Le pont Pierre-Laporte présente des signes de vieillesse, révèle un rapport d’inspection

Un rapport d’inspection d’ingénierie conclut que le pont Pierre-Laporte subit sa cinquantaine. Quoique généralement en bonne santé, certaines de ses pièces devront recevoir des soins parfois «majeurs».

Les spécialistes mandatés par le ministère des Transports (MTQ) se sont particulièrement intéressés aux suspentes qui présentent des signes de vieillissement évidents. Certains de ces 160 gros câbles verticaux, composés de plusieurs petits fils d’acier entrelacés, sont rongés par la corrosion. La capacité de supporter le tablier du pont de plusieurs est réduite «de façon appréciable» parce que des brins métalliques sont cassés.

En plus, l’enrobage galvanisé de ces câbles est parfois grignoté : «[Des] défauts du revêtement affectant de façon appréciable la protection des surfaces.»

Ces bobos ne sont pas nouveaux. En 2015, le MTQ a changé deux suspentes, une première. Et l’été dernier, sept autres ont été remplacées. 

Les experts ont aussi constaté que des sections du pont Pierre-Laporte sont déformées. Et que d’autres ont perdu des morceaux parce que rouillées.

Le rapport produit par la firme CIMA +/Tetra Tech a été diffusé discrètement sur le Web par le ministère des Transports jeudi. C’est le FM 93 qui l’a rendu public. 

Chaussée

Outre les maux observés par les ingénieurs, Le Soleil révélait récemment que l’asphalte de la chaussée du pont devra être refait au complet. Même s’il a été installé en 2014. Les matériaux utilisés ne tiennent pas, s’enlèvent par grandes plaques.
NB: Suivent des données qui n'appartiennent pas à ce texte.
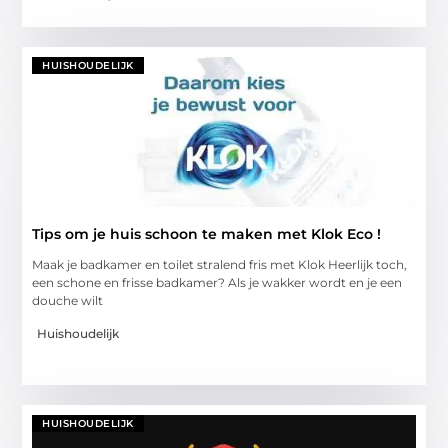
HUISHOUDELIJK
Tips om je huis schoon te maken met Klok Eco !
Maak je badkamer en toilet stralend fris met Klok Heerlijk toch,
een schone en frisse badkamer? Als je wakker wordt en je een
douche wilt
Huishoudelijk
HUISHOUDELIJK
Le pont Pierre-Laporte a été construit en 1970. Il a une longueur totale de 1144,83 mètres et une largeur de 26,972 mètres, selon les données du MTQ.

L’inspection ayant mené à la production du rapport d’expertise a été effectuée le 8 novembre 2018 par six ingénieurs et deux techniciens. Même s’ils concluent que certains travaux sont «majeurs», cela ne signifie pas qu’il y a un risque pour les automobilistes. 

«Par travaux majeurs, le ministère entend des travaux d’envergure, mais non urgents pour lesquels la planification et la réalisation peuvent s’étendre sur plusieurs années», nous explique d’ailleurs par courriel le porte-parole du MTQ Guillaume Paradis. Les normes du MTQ demandent que ces réparations soient effectuées en moins de 5 ans.

La prochaine inspection du pont Pierre-Laporte est prévue en 2020.